The cysts can also be eliminated if the woman is close to menopause.
Some women are more likely to develop cysts. In these cases, a medical professional will often prescribe a contraceptive method containing estrogen to help reduce the risk of developing certain functional cysts after ovulation.
Women are often worried that cysts may affect their fertility. In general, fertility is not affected by functional cysts.
However, suppose the cysts become too large and need to be surgically removed. There is always a risk that the ovarian tissue will be compromised or the ovary will be released entirely.
While the other ovary is intact and functioning correctly, a woman can usually have children.
Follicular cyst treatment
Many functional ovarian cysts do not require any treatment and often resolve independently. Ovarian cysts, especially fluid-filled cysts, are often managed with watchful waiting in women of childbearing age.
This involves undergoing a repeat exam 1 to 3 months after the cyst is discovered. If the cyst has disappeared or there is no change, no treatment may be necessary.
Medicines:
Analgesics such as ibuprofen can be used to help reduce pelvic pain. These anti-inflammatory medications do not help dissolve the ovarian cyst; they only offer relief to the symptoms.
If a woman has frequent functional ovarian cysts, the doctor can prescribe hormonal contraceptives to prevent ovulation and decrease the risk of forming new cysts.
Broken ovarian cysts:
Analgesics can help reduce the uncomfortable symptoms of a ruptured ovarian cyst.

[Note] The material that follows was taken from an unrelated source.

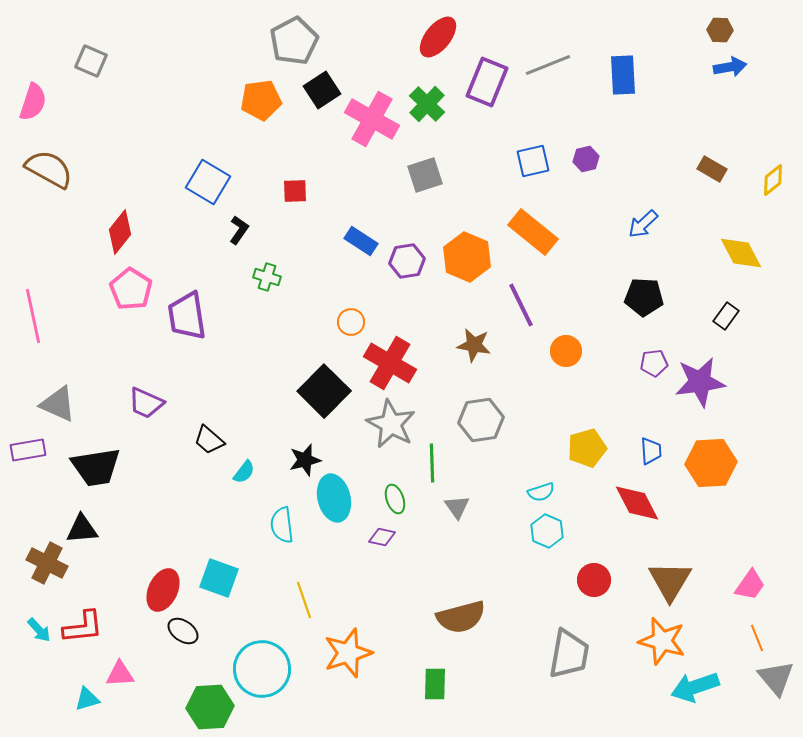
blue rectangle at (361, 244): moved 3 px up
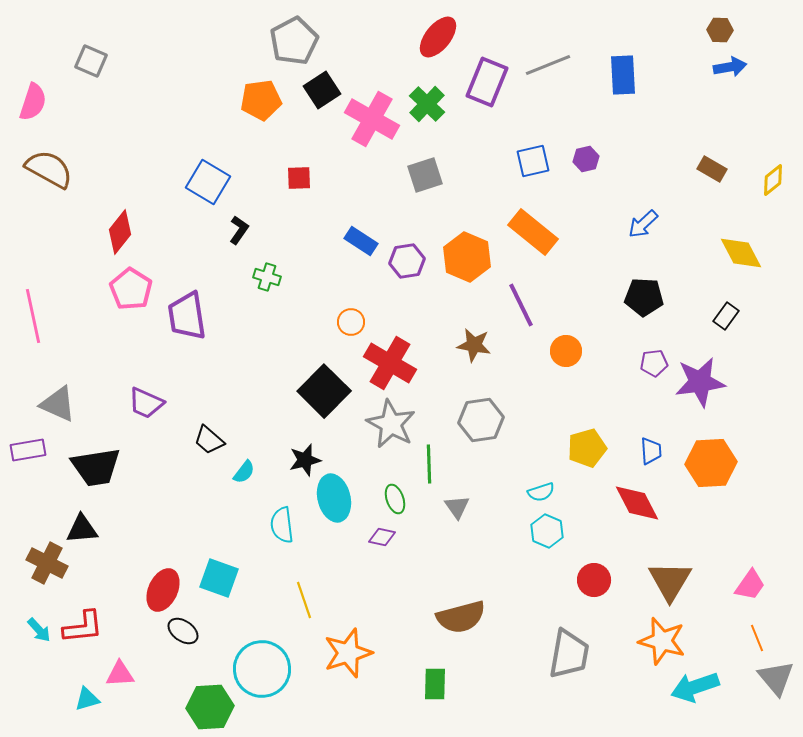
red square at (295, 191): moved 4 px right, 13 px up
green line at (432, 463): moved 3 px left, 1 px down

Generally, surgery is not required, but a broken dermoid ovarian cyst (a type of benign tumor that contains many types of body tissue) may require surgery because the cyst’s contents are very irritating to the internal organs.

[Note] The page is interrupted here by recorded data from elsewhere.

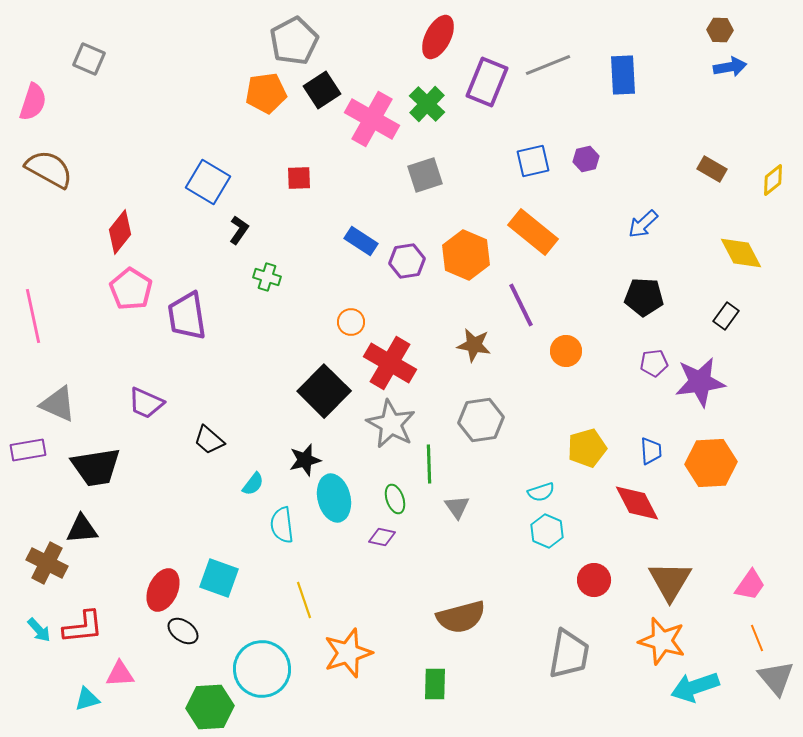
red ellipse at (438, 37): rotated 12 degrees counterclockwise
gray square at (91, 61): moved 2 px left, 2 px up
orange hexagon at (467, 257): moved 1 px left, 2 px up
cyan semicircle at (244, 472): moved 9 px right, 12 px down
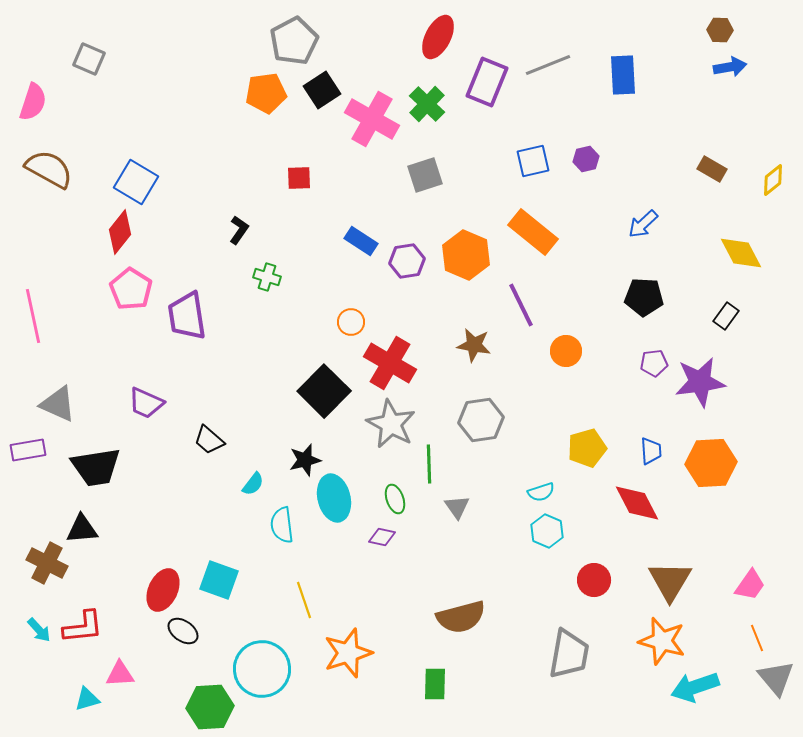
blue square at (208, 182): moved 72 px left
cyan square at (219, 578): moved 2 px down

Surgery may also be necessary for the rupture of ovarian cysts if there is internal bleeding or the possibility of cancer.
Ovarian cyst surgery:
If an ovarian cyst continues to grow, does not resolve itself, seems suspicious on ultrasound, or causes symptoms, the doctor may recommend surgical removal.

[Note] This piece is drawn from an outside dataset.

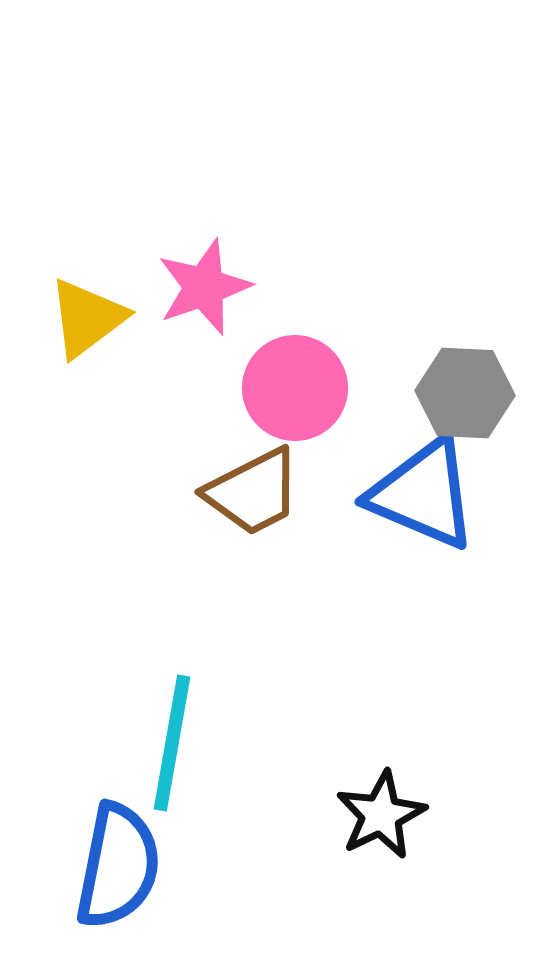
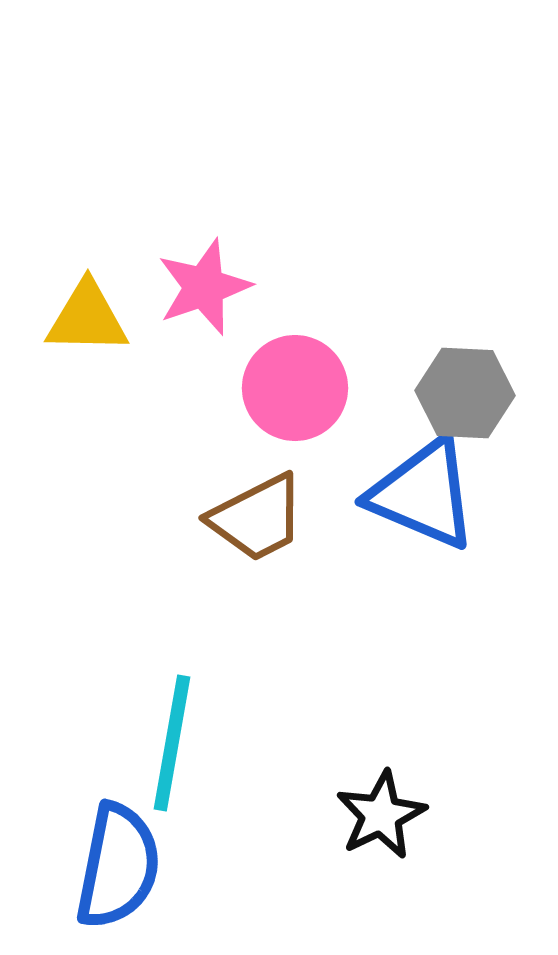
yellow triangle: rotated 38 degrees clockwise
brown trapezoid: moved 4 px right, 26 px down
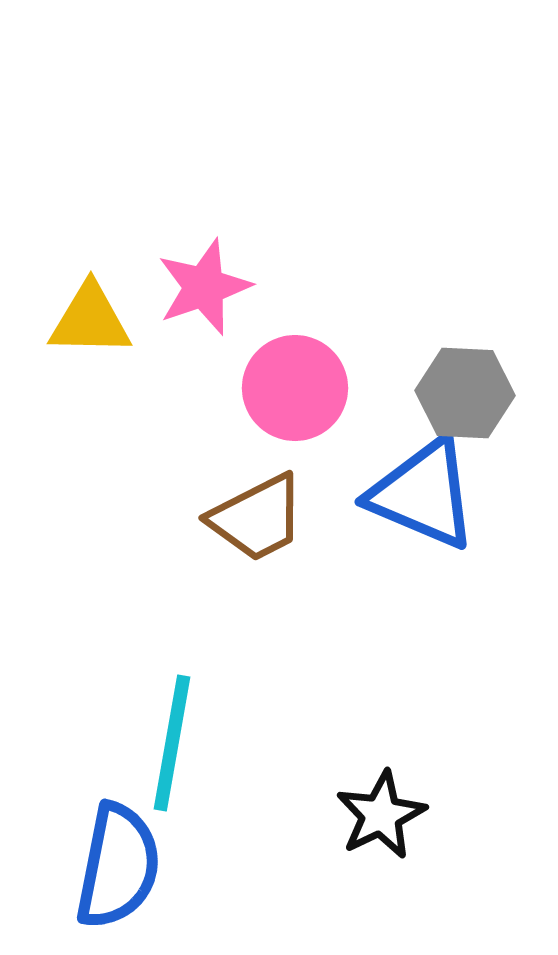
yellow triangle: moved 3 px right, 2 px down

Surgery can be recommended more often for postmenopausal women with worrying cysts since the risk of ovarian cancer increases with age. An ovarian cyst can be removed surgically by laparoscopy or laparotomy.
Laparoscopy involves the removal of the cyst by making several small incisions in the abdomen. Then, the doctor will use a camera and specialized instruments to remove the cyst.
If the cyst is large or the doctor suspects cancer, the surgeon will perform a laparotomy, which involves a large abdominal incision. In some cases of ovarian cysts, an ovary or other tissues should be removed.
A premenopausal woman who has an ovary removed will not become infertile or go through menopause due to the procedure.
What is the prognosis of the ovarian cyst?
The prognosis for women, especially premenopausal women, who have functional ovarian cysts is excellent. Most of these cysts resolve in a few months on their own without treatment.
The prognosis for women who have other ovarian cysts depends on various factors. The woman’s age, the state of health, and the underlying cause of the cyst influence the prognosis.
Age:
Hormone stimulation of the ovary determines the development of a functional ovarian cyst. A woman who is still menstruating and producing estrogen is more likely to develop a cyst.
Postmenopausal women have a lower risk of developing ovarian cysts because they no longer ovulate or produce large amounts of hormones.
Younger women developing higher hormones are more likely to develop ovarian cysts than postmenopausal women.
Size of the cyst:
The size of a cyst corresponds directly to the speed at which it contracts. Most functional cysts are 2 inches in diameter or less and do not require surgery to remove them. However, cysts more than 4 centimeters in diameter usually require surgery.
Can follicular ovarian cysts be prevented?
Although ovarian cysts can not be prevented, regular pelvic exams can help diagnose any changes in the ovaries.
If a woman is premenopausal and has recurring functional ovarian cysts, birth control pills or other hormone therapy can help prevent the formation of new cysts.